### Supplied text
= Beginning of Section =

# Summit Cone Vagabond BC’s. As in, pulled the trigger..



## Telemark Dave

Just place my order for a pair of the new-next-season Summitcone Vagabond BC 106’s from the Fey Bro’s, aka Telemarkdown. They’re a fishscale ski like my beloved Voile Charger BC’s, which are entering their twilight years. (Redrilled twice after two partial binding screw pull outs..) I sorta feel like I’m cheating on a marriage, but I’m hoping for polygamous future.. stay tuned.


----------



## Telemark Dave

Ok, just got off of the phone with Eric Fey, my new SummitCone Vagabond BC’s are being shipped . Can’t wait! I’m certainly not retiring my Voile Charger BC’s, they’ll just retire from turn earning duty in the woods, and become a meadow-skipping-heavy-duty quiver pair.
So stoked.. FKNA FKNA FKNA.. ?


----------



## gorgonzola

well that was a tease... very cool


----------



## Ripitz

The more nordic I do the more the idea of tele grows on me. I’m considering the SummitCone Vagabond 97 BCs. Looking forward to hearing your thoughts on how they compare to the Voiles. What binding and boot combo are you planning to use to drive them?


----------



## Telemark Dave

Ripitz said:


> The more nordic I do the more the idea of tele grows on me. I’m considering the SummitCone Vagabond 97 BCs. Looking forward to hearing your thoughts on how they compare to the Voiles. What binding and boot combo are you planning to use to drive them?


For the remainder of this season, BlackDiamond 01’s. I have ordered a pair of 22 Designs Lynx’s for next year. They’re a Tele-tech NTN binding 
I have 4 Pairs of 75mm boots I could choose from to mate with the BD01’s. And 1 pair of NTN boots for next year, though they’re well used and I will probably consider a new pair..


----------



## Telemark Dave

And here they are! Somehow they made it across the border with out incurring additional $ duty from Canada Customs.


----------



## Harvey

Ripitz said:


> The more nordic I do the more the idea of tele grows on me.

= End of Section =

### Data shown

= Beginning of Section =

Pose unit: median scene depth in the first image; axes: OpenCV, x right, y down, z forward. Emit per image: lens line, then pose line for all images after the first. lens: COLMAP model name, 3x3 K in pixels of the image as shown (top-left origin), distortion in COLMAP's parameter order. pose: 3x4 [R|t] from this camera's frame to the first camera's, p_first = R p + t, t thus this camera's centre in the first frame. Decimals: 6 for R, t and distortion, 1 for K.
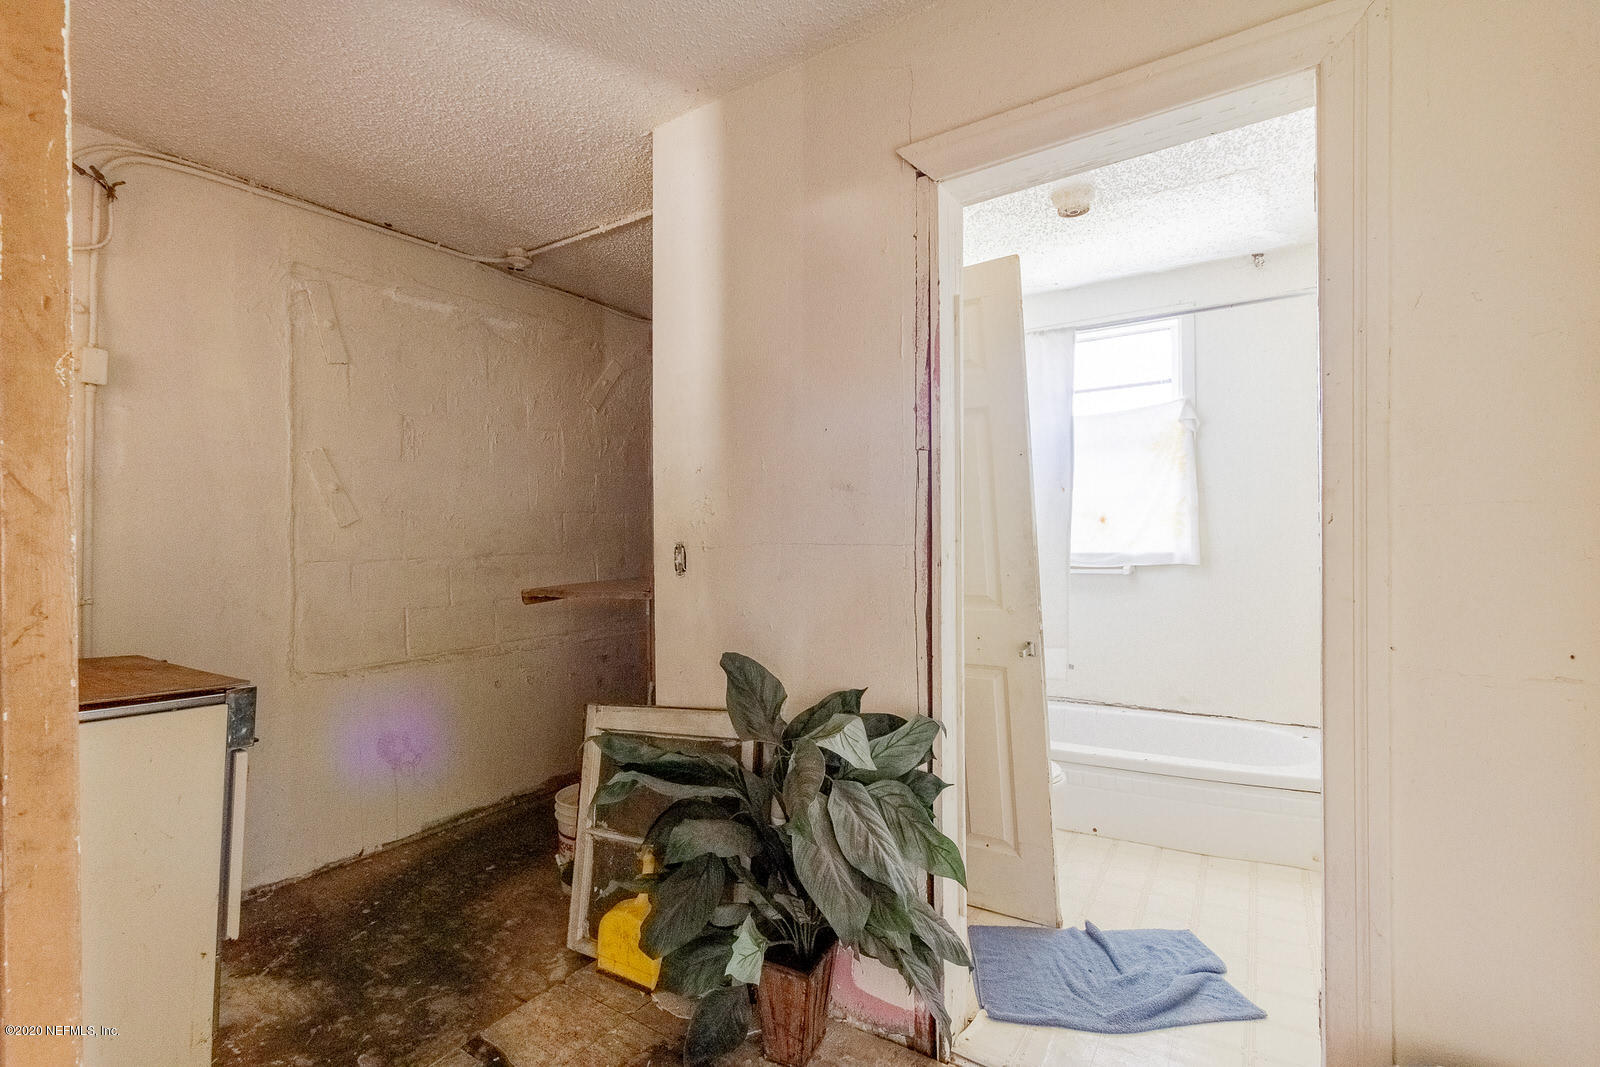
lens RADIAL K [[765.4, 0, 786.1], [0, 765.4, 538.5], [0, 0, 1]] dist [0.003807, -0.000357]
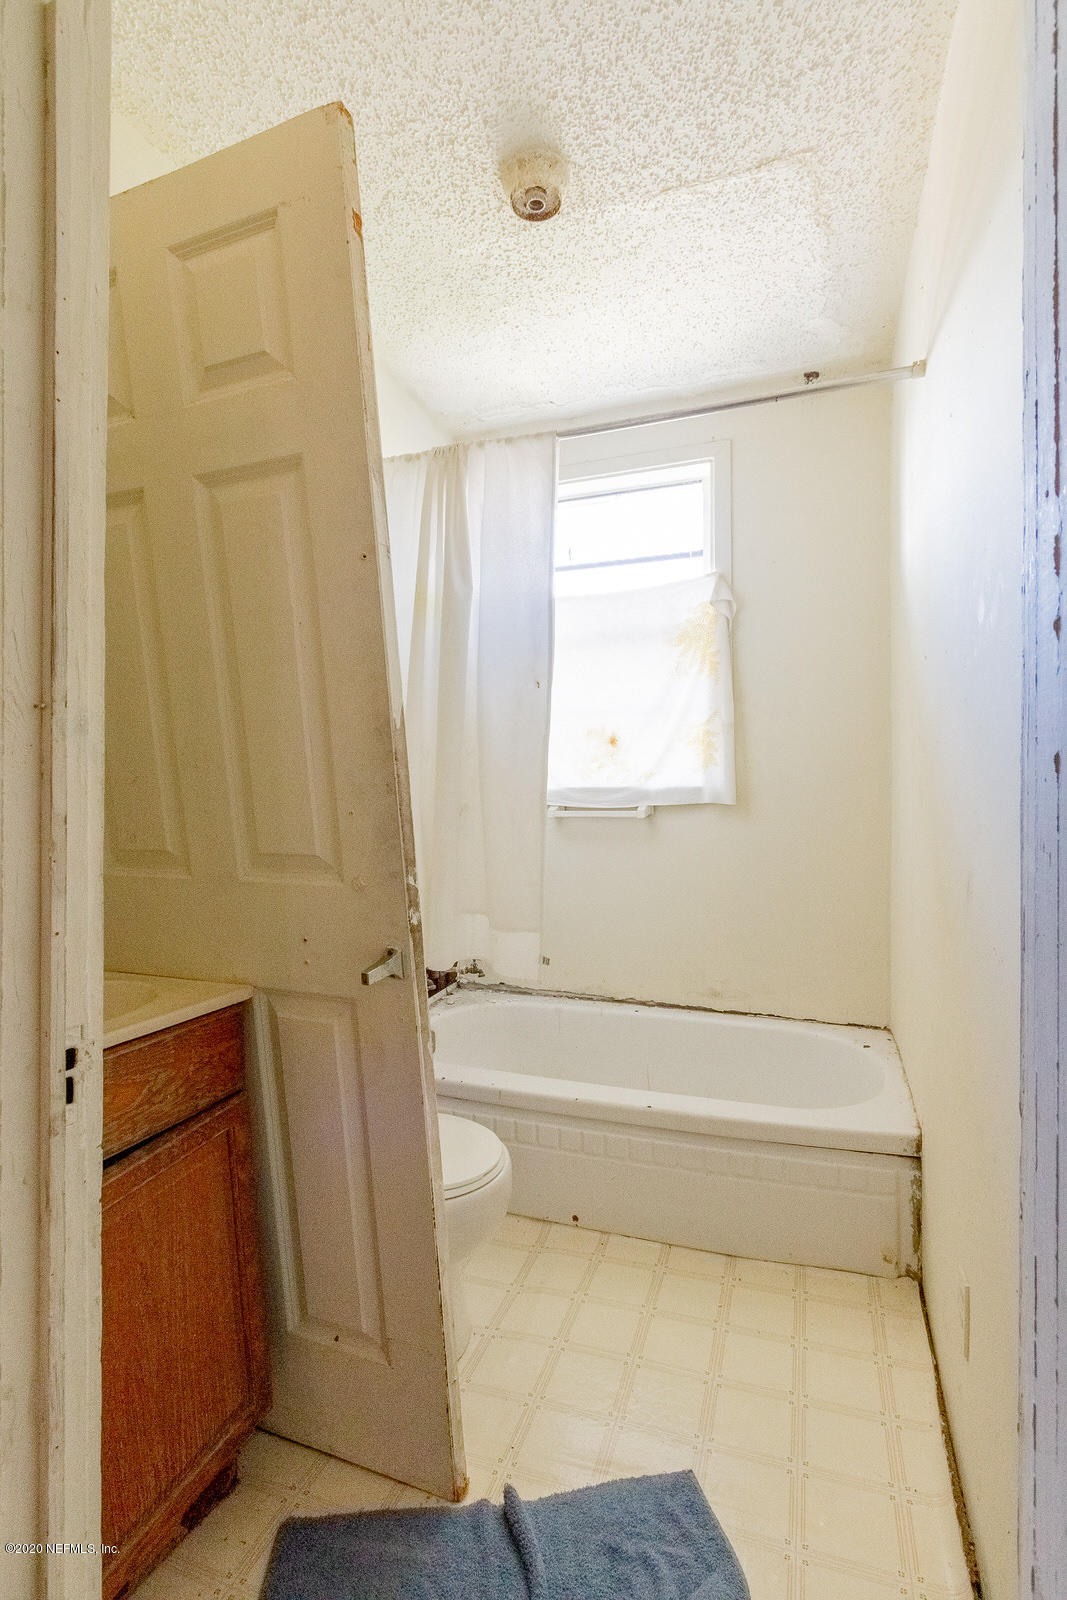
lens RADIAL K [[765.4, 0, 542.4], [0, 765.4, 799.9], [0, 0, 1]] dist [0.003807, -0.000357]
pose [[0.975283, 0.000340, 0.220961, 0.204092], [-0.003265, 0.999912, 0.012871, 0.021897], [-0.220937, -0.013274, 0.975198, 0.338538]]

= End of Section =

### Complete the following
A. In the ski forum thread, what binding does Telemark Dave plan to use for the remainder of this season?
B. Please carry on the ski forum thread from its final post onward.

### Results
A. BlackDiamond 01’s.

B.
You have never tele'd?


----------



## Ripitz

Harvey said:


> You have never tele'd?


I’ve dropped my knee on NNN BCs. Does that count?


----------



## Harvey

Definitely. If you are busting tele turns on that gear, it will be a cake walk on burlier gear.


----------



## Ripitz

Harvey said:


> Definitely. If you are busting tele turns on that gear, it will be a cake walk on burlier gear.


I guess I’ll keep the beard then.

I was thinking about the Crispi Shivers with Meidjo 3.0s on the SummitCone Vagabond BCs. Does anyone have experience or opinions about that gear? That setup would be like a Jeep. They also offer the optional alpine heel in case I need to wuss out.


----------



## Harvey

Ripitz said:


> I guess I’ll keep the beard then.
> 
> I was thinking about the Crispi Shivers with Meidjo 3.0s on the SummitCone Vagabond BCs. Does anyone have experience or opinions about that gear? That setup would be like a Jeep. They also offer the optional alpine heel in case I need to wuss out.


Not sure if crispi last has changed or not. But each brand is best for a certain kind of foot.

Scarpa was known to be good for narrow feet, but the ntns are wider. Garmont wide feet. Crispi was known to be better for people with shorter toes.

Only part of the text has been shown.